> [What the task requires]
Using the material that follows, work out how many lines include the word "each". Your answer should be that number only.

> [Stored data]

--- START ---

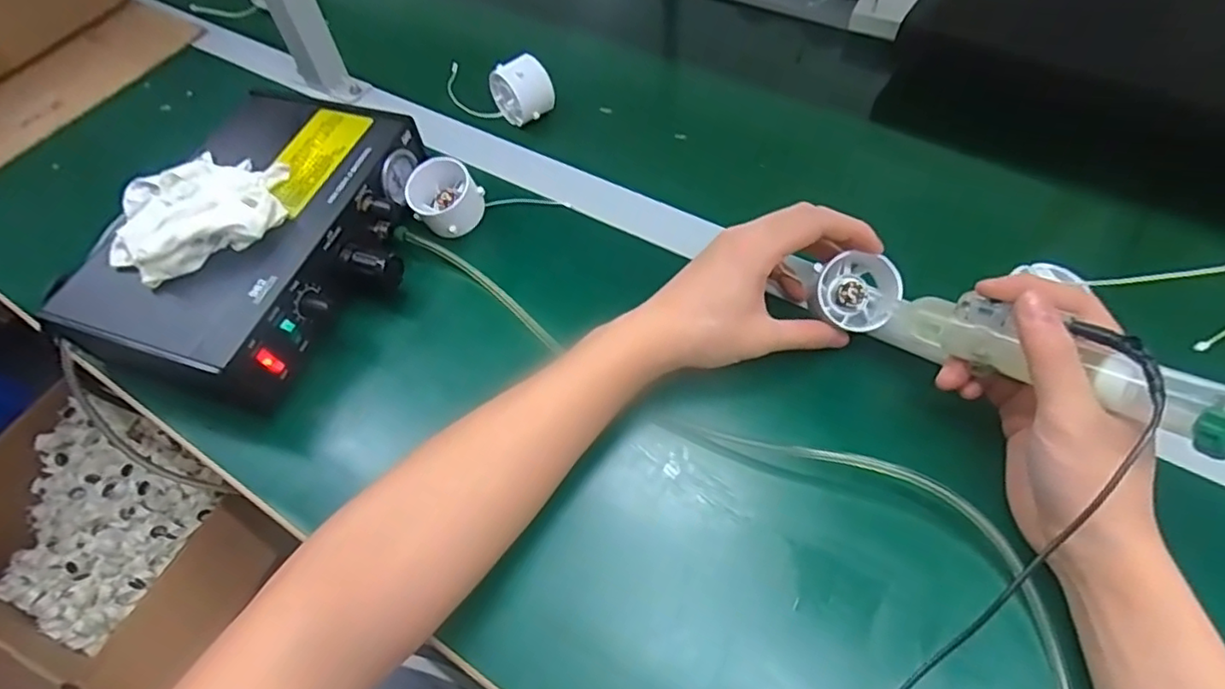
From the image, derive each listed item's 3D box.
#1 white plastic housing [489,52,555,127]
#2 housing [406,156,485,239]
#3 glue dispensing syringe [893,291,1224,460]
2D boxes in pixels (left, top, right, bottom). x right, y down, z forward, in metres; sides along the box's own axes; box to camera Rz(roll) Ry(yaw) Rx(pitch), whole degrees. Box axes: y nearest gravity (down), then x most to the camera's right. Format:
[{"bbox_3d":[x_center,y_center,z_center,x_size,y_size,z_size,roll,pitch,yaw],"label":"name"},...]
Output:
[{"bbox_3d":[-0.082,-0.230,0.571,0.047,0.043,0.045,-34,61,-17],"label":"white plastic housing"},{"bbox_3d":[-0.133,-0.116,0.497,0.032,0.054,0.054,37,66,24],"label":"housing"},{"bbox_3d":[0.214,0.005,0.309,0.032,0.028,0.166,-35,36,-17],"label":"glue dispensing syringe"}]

--- END ---
--- START ---

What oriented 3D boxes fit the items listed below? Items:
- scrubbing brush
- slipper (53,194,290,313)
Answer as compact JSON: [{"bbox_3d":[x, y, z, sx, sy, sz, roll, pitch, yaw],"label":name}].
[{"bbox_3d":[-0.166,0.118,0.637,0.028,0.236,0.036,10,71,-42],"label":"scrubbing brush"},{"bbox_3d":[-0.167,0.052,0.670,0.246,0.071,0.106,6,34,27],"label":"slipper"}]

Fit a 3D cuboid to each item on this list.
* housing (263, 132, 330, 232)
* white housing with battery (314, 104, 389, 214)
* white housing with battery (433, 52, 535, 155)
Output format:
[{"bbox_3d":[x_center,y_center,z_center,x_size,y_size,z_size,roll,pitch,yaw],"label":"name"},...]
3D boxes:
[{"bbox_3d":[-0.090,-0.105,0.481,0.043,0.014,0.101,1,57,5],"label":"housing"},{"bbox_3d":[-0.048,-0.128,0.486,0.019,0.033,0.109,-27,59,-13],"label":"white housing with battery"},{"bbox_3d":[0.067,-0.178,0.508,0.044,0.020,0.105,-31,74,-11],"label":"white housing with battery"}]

--- END ---

> [Your solution]
2